> [EXTRAIT FOURNI]:
****

# scroller avec la magic mouse sur OS X 10.5.8



## bolchemoi (26 Janvier 2010)

Je suis l'heureux propriétaire d'une magic mouse. je tourne sous osx 10.5.8 et comme tout bon élève, j'ai téléchargé le wireless mouse software d'octobre 2009. Seulement, je n'arrive toujours pas à scroller. du coup contrairement à ce que je peux lire sur le site officiel de la pomme croquée, j'ai le doute de pouvoir faire fonctionner ma souris magique complètement sous leopard simple.

Ou alors, qu'est ce que j'ai oublié de faire (espoir espoir espoir, quand tu nous tiens) ou je suis obligé d'aller sur snow leopard?

merci pour votre aide


----------



## choumou (27 Janvier 2010)

Si tu parle de l'inertie du scroll alors c'est normal, pour l'activer sous Léopard ouvre le terminal et tape ça:
*defaults write com.apple.driver.AppleBluetoothMultitouch.mouse MouseMomentumScroll -bool yes *

Tu va ensuite dans les préférence système de la souris tu décoche puis recoche "faire défiler", et ça devrait être bon.


----------



## Flibust007 (27 Janvier 2010)

****

> [LIGNES PRÉSENTÉES]:

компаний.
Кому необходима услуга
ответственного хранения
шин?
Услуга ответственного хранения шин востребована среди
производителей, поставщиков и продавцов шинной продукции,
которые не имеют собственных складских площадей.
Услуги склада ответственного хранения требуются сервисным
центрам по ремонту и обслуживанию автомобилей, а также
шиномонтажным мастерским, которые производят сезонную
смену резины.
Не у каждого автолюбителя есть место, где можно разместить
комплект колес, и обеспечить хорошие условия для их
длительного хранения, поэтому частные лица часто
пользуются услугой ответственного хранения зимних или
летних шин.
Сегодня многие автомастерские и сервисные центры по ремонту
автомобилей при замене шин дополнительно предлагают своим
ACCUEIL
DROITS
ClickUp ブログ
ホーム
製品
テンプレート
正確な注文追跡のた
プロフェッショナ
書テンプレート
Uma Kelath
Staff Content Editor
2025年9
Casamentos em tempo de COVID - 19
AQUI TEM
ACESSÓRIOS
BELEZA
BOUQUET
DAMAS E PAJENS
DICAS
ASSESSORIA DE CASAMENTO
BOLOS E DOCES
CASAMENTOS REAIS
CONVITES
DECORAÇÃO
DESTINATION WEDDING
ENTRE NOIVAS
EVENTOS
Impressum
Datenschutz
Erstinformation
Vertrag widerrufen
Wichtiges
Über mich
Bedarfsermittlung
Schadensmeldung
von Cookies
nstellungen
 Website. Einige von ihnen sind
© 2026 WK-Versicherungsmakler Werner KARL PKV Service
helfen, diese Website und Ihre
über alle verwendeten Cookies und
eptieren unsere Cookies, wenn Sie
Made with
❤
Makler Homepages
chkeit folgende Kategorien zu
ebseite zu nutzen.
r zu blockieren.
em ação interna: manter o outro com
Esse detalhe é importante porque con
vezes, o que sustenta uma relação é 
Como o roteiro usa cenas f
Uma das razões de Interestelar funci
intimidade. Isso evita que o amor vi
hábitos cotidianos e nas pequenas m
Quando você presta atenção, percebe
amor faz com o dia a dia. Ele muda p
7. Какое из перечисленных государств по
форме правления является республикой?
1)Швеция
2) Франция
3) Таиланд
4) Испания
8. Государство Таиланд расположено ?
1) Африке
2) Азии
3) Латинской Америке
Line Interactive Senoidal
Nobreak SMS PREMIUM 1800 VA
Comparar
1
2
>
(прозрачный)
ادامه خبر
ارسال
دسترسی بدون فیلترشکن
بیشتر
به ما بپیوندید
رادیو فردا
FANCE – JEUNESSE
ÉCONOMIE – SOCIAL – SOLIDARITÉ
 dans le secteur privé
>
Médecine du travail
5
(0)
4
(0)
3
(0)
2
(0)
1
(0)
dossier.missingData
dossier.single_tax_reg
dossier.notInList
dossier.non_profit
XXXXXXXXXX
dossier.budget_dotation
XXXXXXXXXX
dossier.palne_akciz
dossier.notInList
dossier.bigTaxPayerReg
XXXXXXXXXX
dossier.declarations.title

****

> [TRAVAIL À FAIRE]:
1. D'après l'extrait fourni, quelle commande faut-il taper dans le terminal pour activer l'inertie du défilement sous Léopard ?
2. Indiquez, s'il vous plaît, si chacune des affirmations suivantes concorde avec l'extrait fourni, en répondant par oui ou par non et en citant les mots décisifs de l'extrait. (a) bolchemoi a téléchargé le wireless mouse software d'octobre 2009. (b) bolchemoi tourne déjà sous Snow Leopard. (c) Après la commande, il faut décocher puis recocher « faire défiler » dans les préférences système de la souris.

> [SOLUTIONS PROPOSÉES]:
1. defaults write com.apple.driver.AppleBluetoothMultitouch.mouse MouseMomentumScroll -bool yes

2.
(a) Oui : « j'ai téléchargé le wireless mouse software d'octobre 2009 ».
(b) Non : « je tourne sous osx 10.5.8 ».
(c) Oui : « Tu va ensuite dans les préférence système de la souris tu décoche puis recoche "faire défiler" ».